Development of narcissism
Setting the stage: People who are narcissistic usually have narcissistic parents of two types: the parent who is disinterested (because the child cannot provide the flattery and compliments they need) until their child does something special such as an academic or athletic victory. The other type of parent can be controlling, overly involved in aspects of the child’s life with little respect for boundaries, and use guilt to manipulate the child. Children who grow up in this environment and become covert narcissists may actually experience high levels of self-criticism and learn to deny their own emotional needs. On the other hand, children who grow up to become covert narcissists may have been the favoured child of the narcissistic parent, ‘the golden child’ and is invested with great expectations regarding his potential which of course offers prestige to the parent.
In other words, narcissism is a trait that is developed over time, especially in environments where extroversion and competitiveness are highly valued, such as CEOs, professional athletes and ‘rock stars’. But we can find narcissists everywhere: in teaching, medicine, mental health care, and local radio! How can we tell the difference between healthy self-esteem and narcissism?

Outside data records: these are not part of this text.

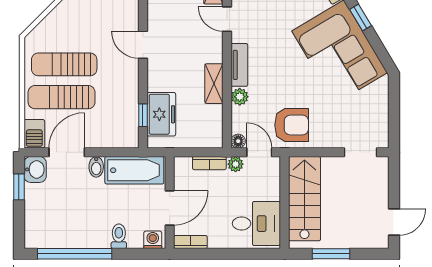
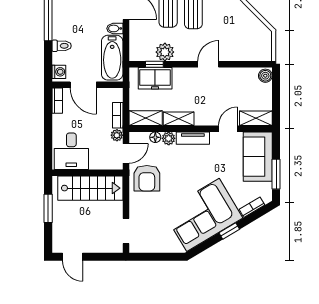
plant: (127, 101) -> (165, 52), added
shelving: (213, 127) -> (146, 118), added
floor lamp: (238, 141) -> (155, 137), moved

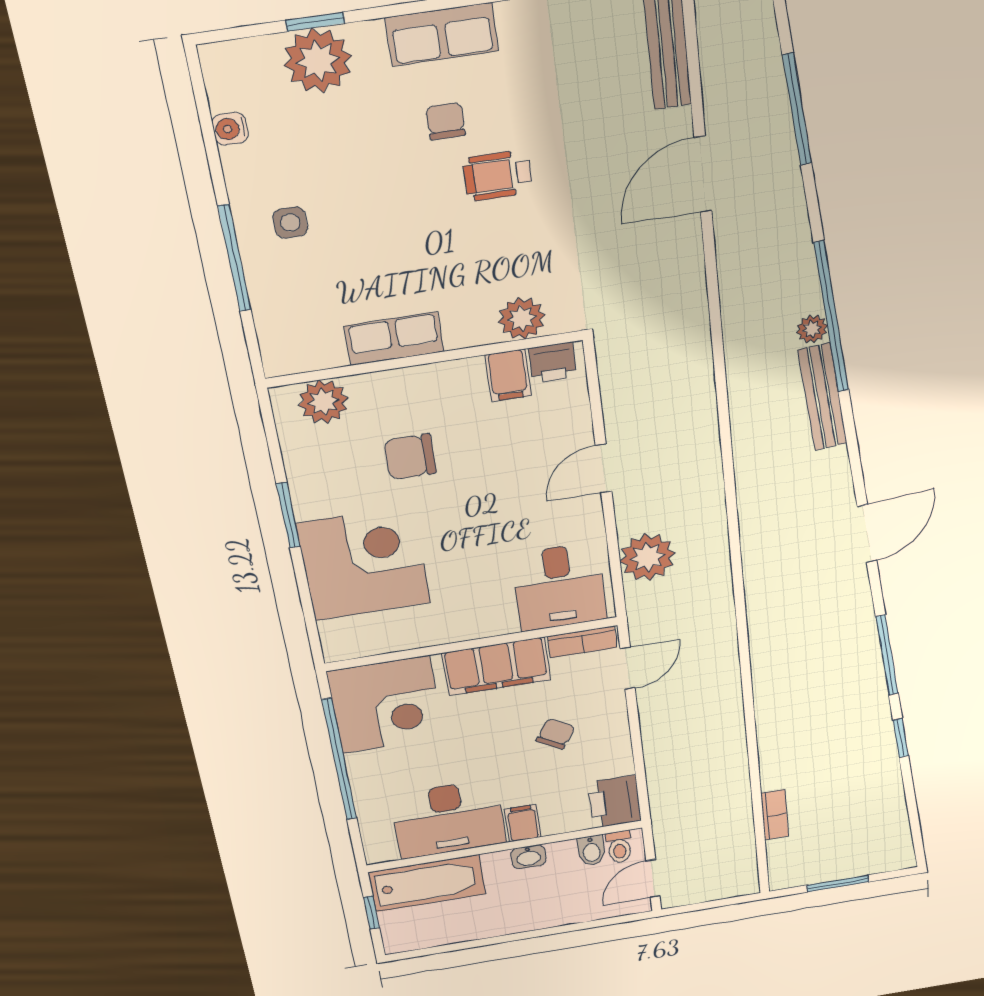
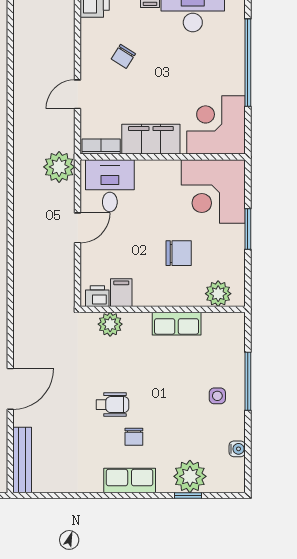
desk: (559, 587) -> (110, 186), moved
bookcase: (582, 642) -> (101, 147), moved
wall: (472, 644) -> (163, 157), moved
filing cabinet: (496, 666) -> (151, 139), moved
corner desk: (386, 705) -> (216, 125), moved

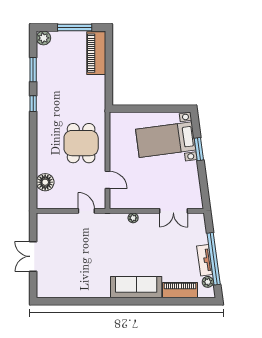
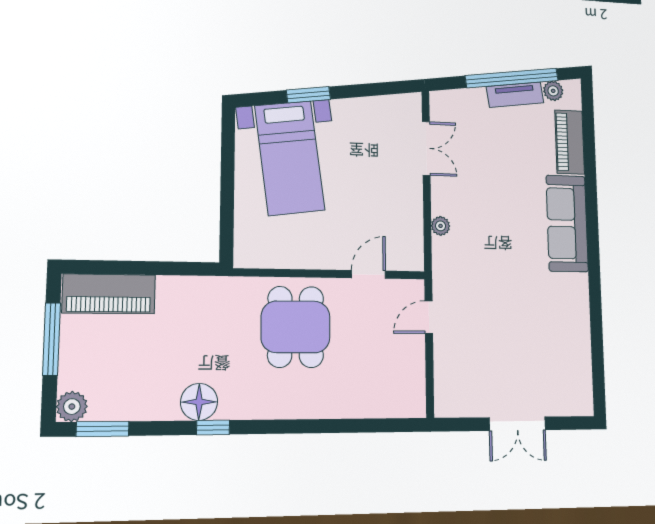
window: (33, 70) -> (103, 429), moved
dining table: (81, 143) -> (296, 327), turned 90
floor lamp: (45, 182) -> (199, 402), moved

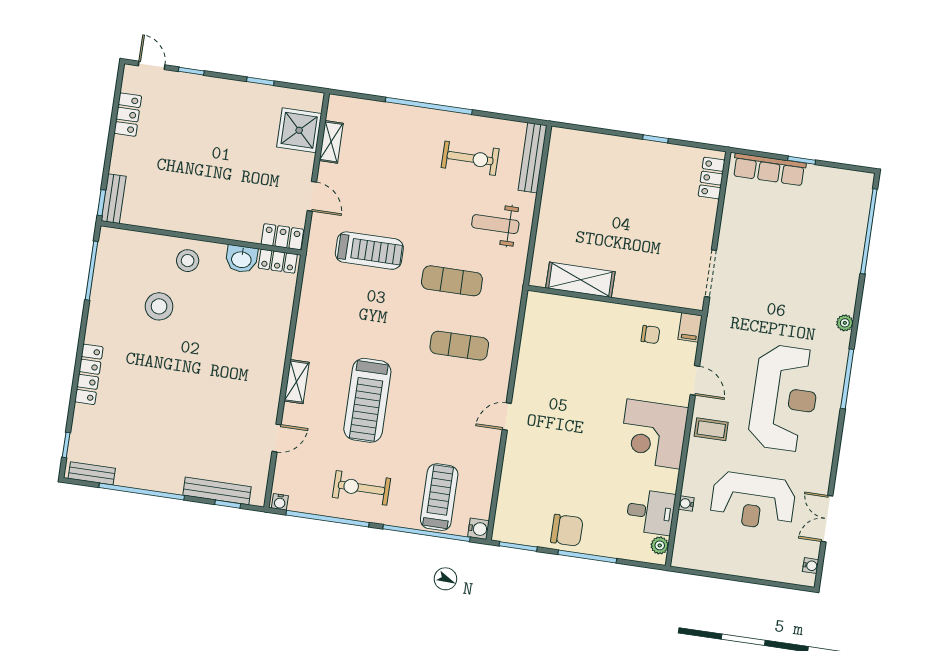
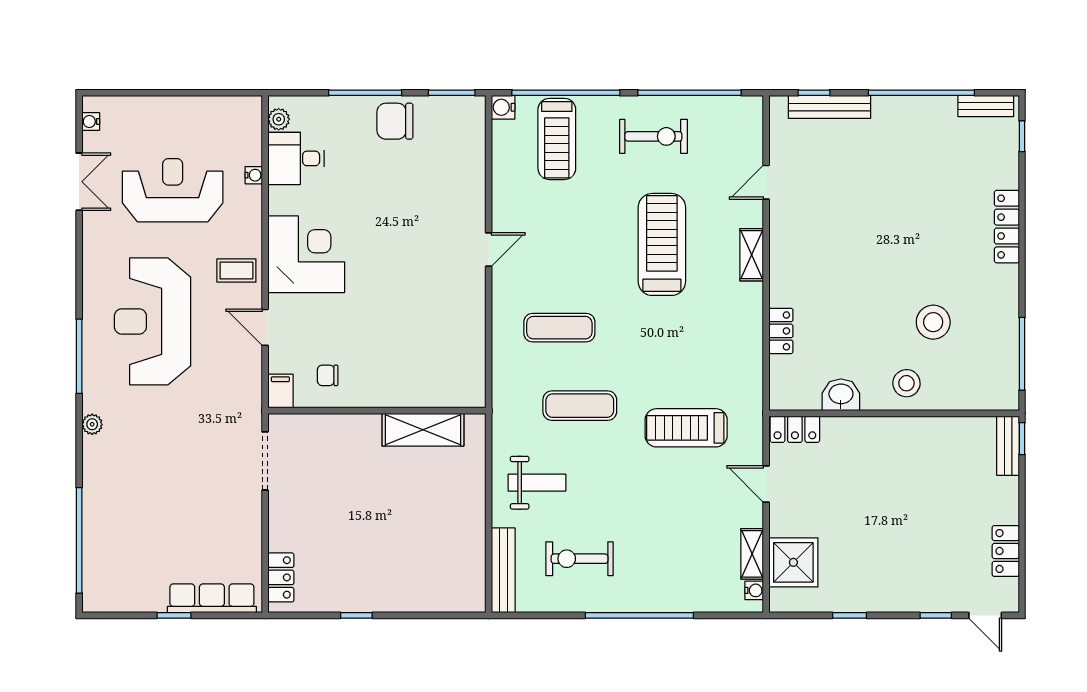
locker: (278, 261) -> (781, 331), moved, turned 90
water cooler: (280, 502) -> (754, 590), moved, turned 90

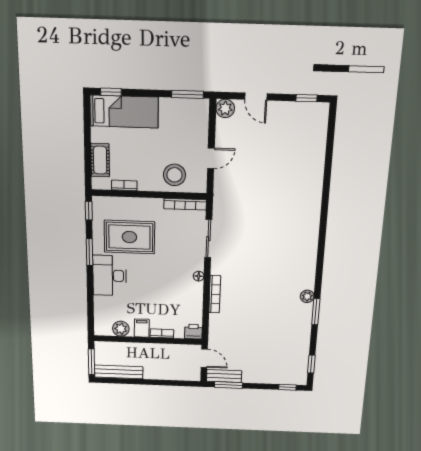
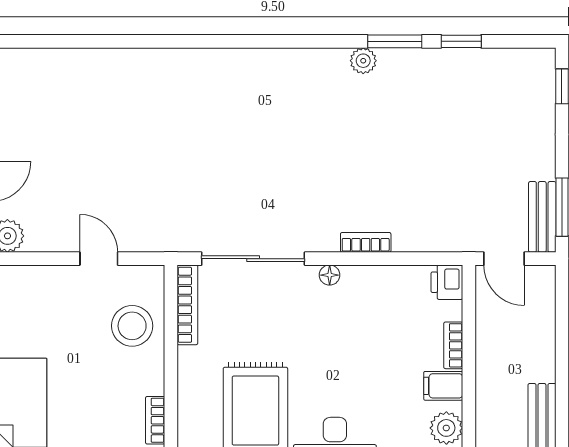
sliding door: (208, 239) -> (253, 259), width x1.37
bookcase: (215, 294) -> (366, 242), width x0.64
door: (204, 358) -> (504, 259), swing flipped
window: (311, 364) -> (461, 41), moved

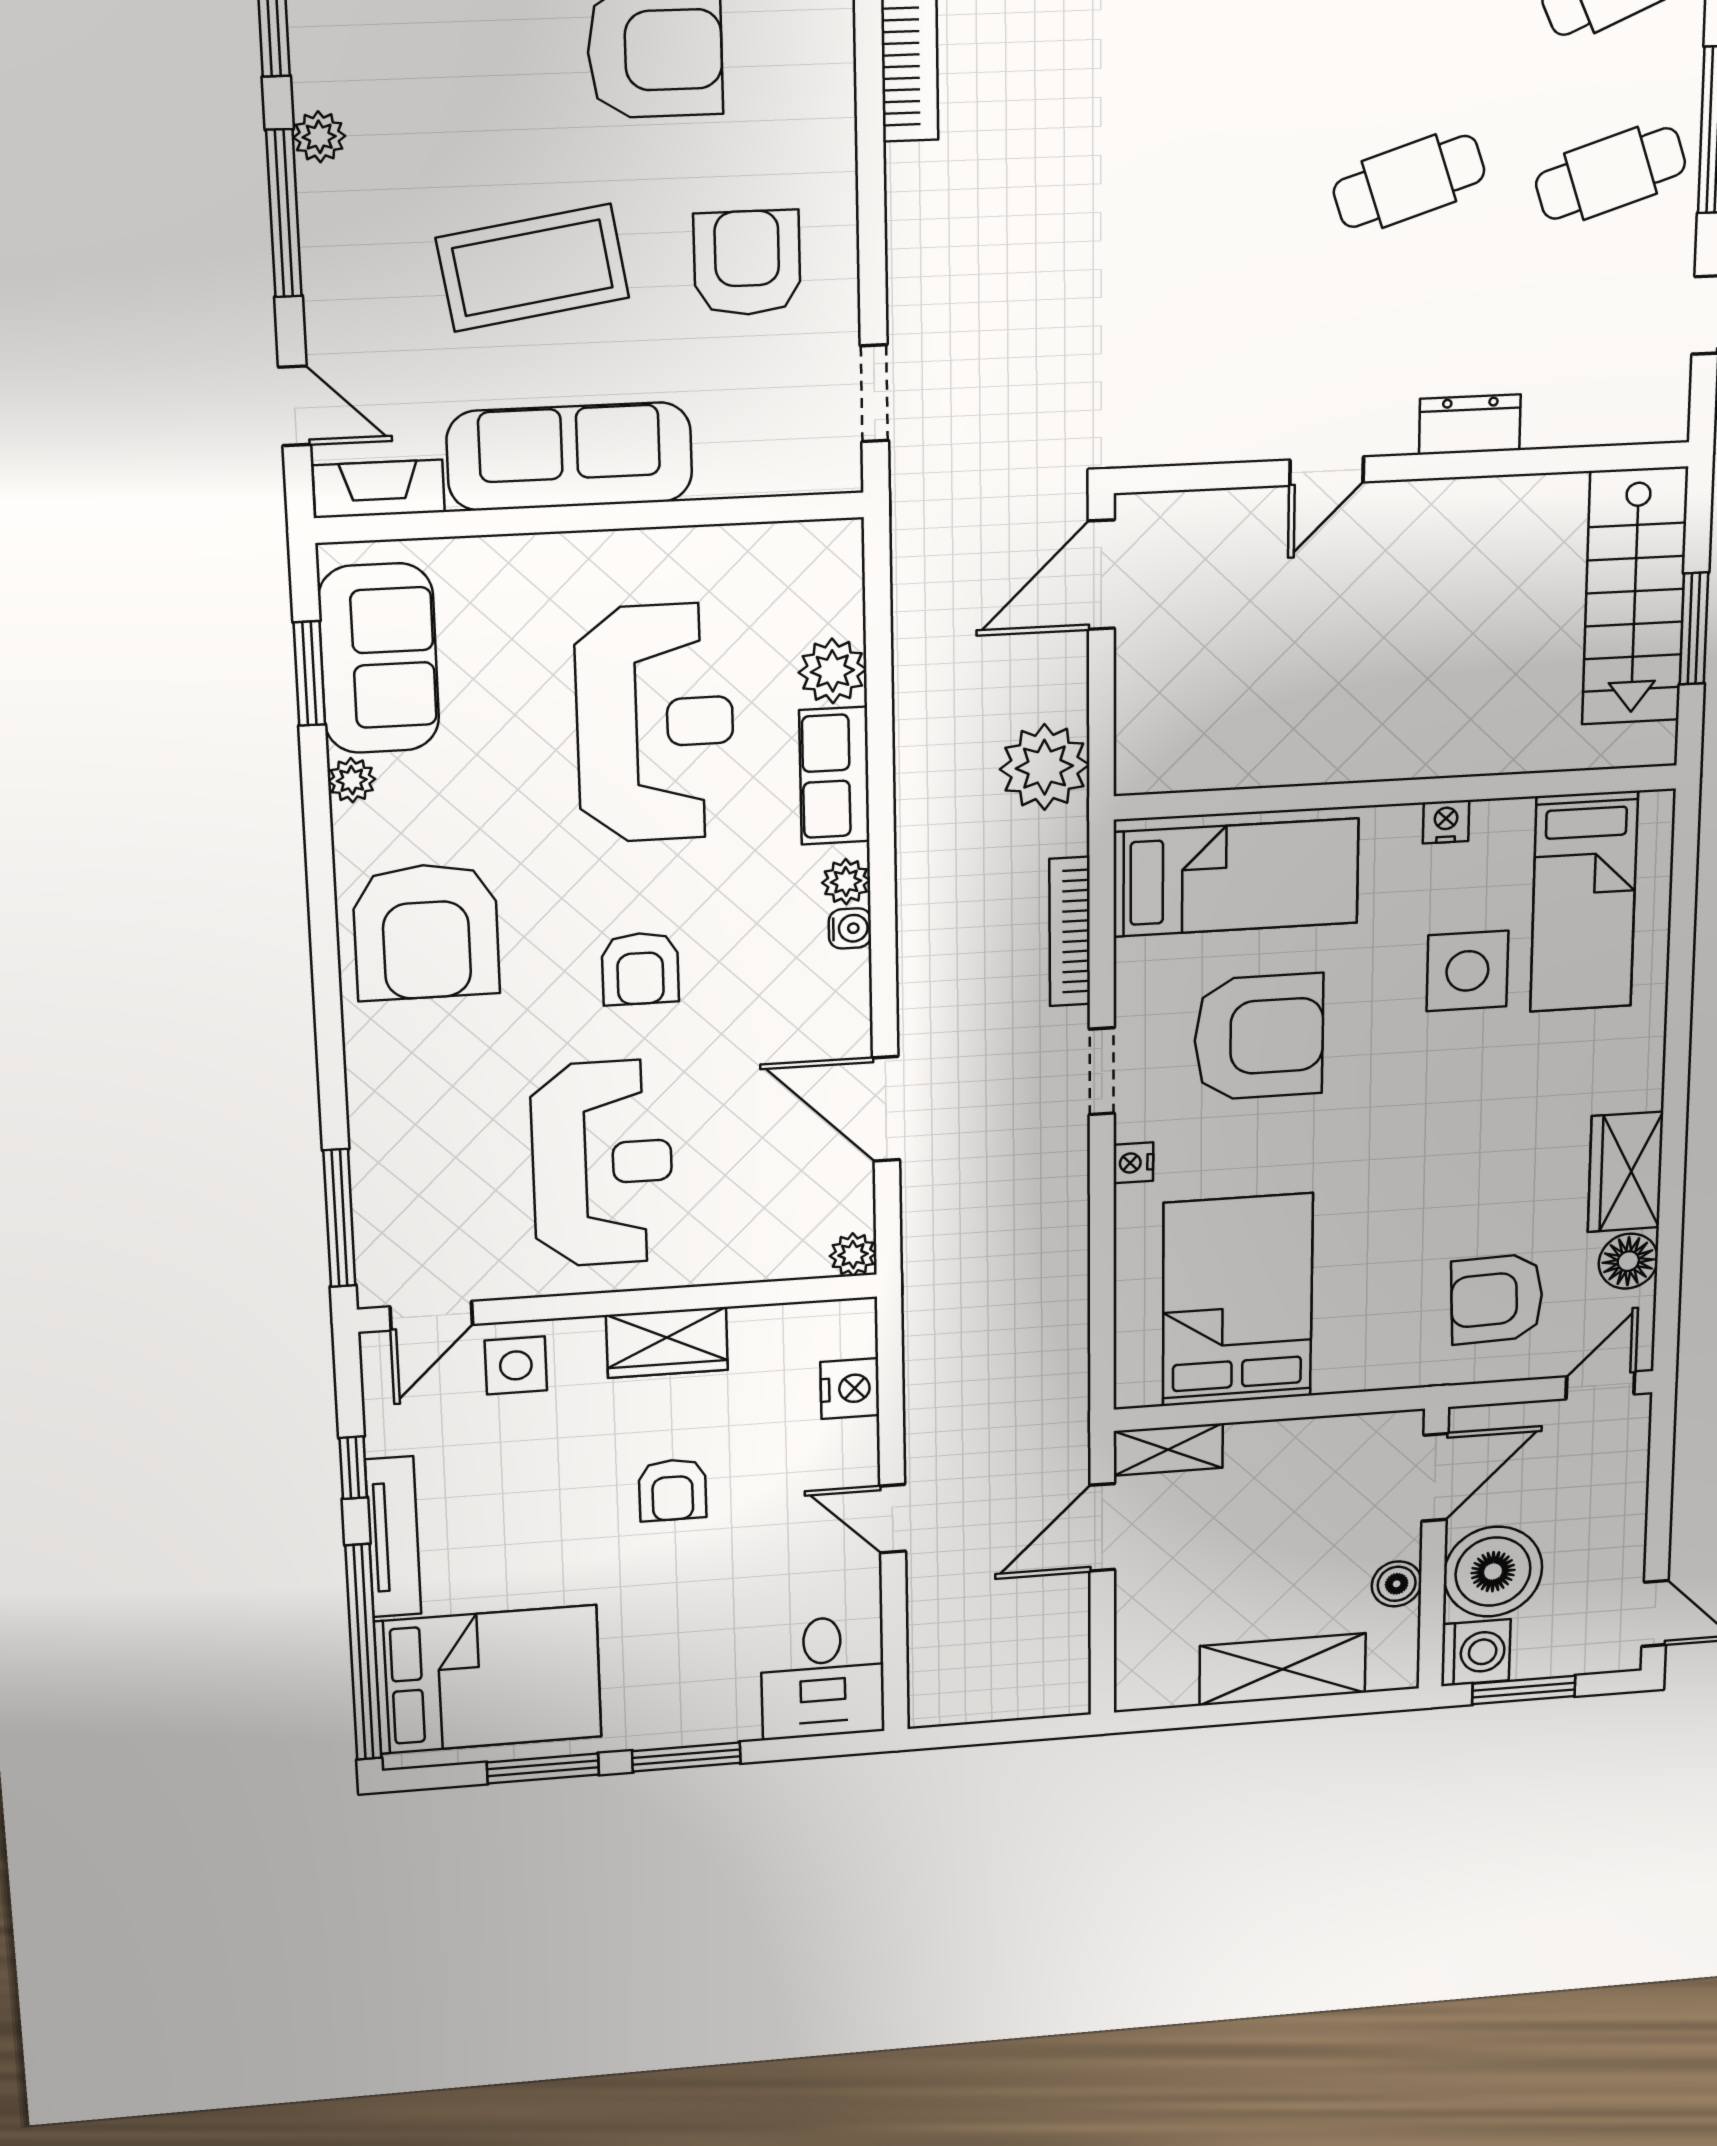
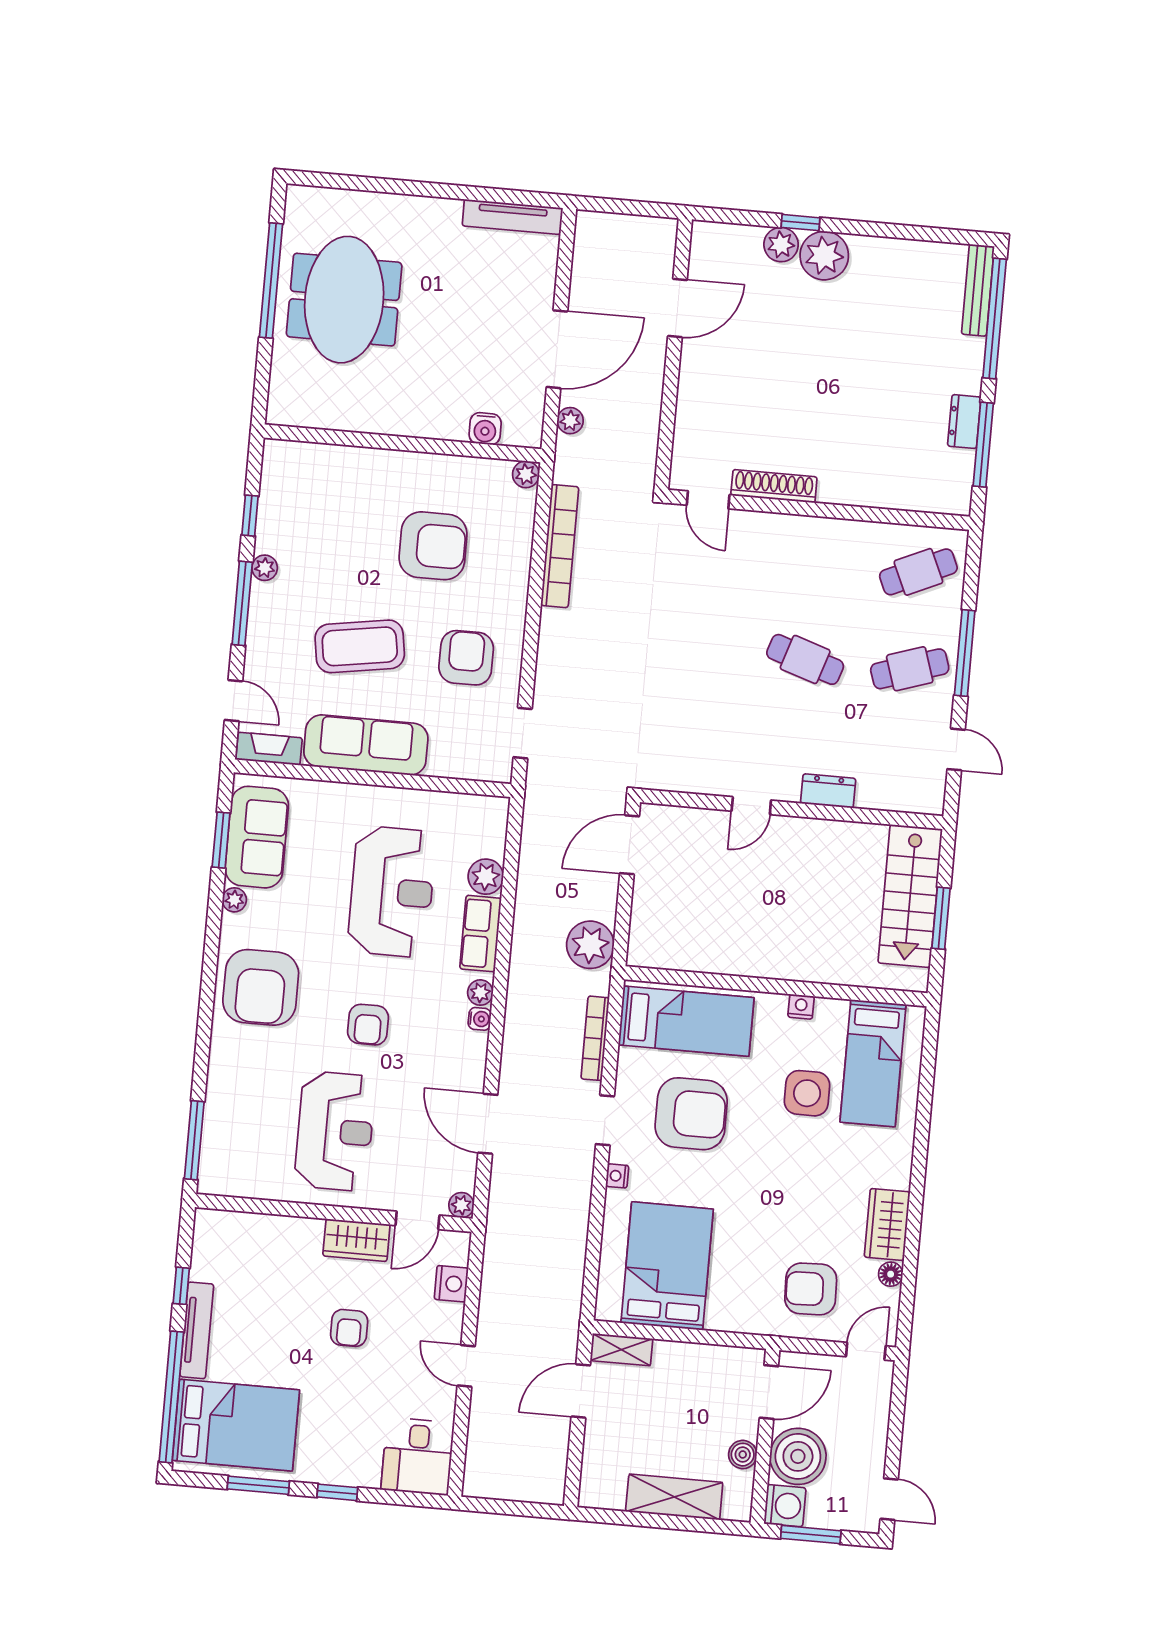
cafe table: (1409, 181) -> (805, 659), turned 36
floor lamp: (1628, 1261) -> (891, 1274), width x0.73, depth x0.73
door: (431, 1316) -> (417, 1220), moved
side table: (516, 1365) -> (275, 1240), removed
window: (686, 1757) -> (337, 1492), width x0.67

Tips to Avoid Raising a Narcissist
Parents may want to avoid telling children that they deserve to win or asking “why weren’t you as good as she was?” and focus on “You did a good job.” Don’t make the world a competition.
Focus on “You don’t have to be the best, just the best you can be.”
Identifying a Narcissist
Narcissists are great at everything – except relationships. They often say that they don’t need anyone.
They are unable to do the fundamental and necessary repair work that is a normal part of every relationship.
They can have sparks of empathy and compassion, unlike a psychopath, but ultimately their own needs come first.
Empathy is often shallow and short-lived. They can show empathy in intimate relationships until something upsetting occurs and they reflexively soothe themselves by putting their partner down. They may believe the partner is worth sacrificing in order to feel superior.
Unhealthy narcissism is a way of coping with attachment insecurity. By increasing security, narcissism can be positively affected.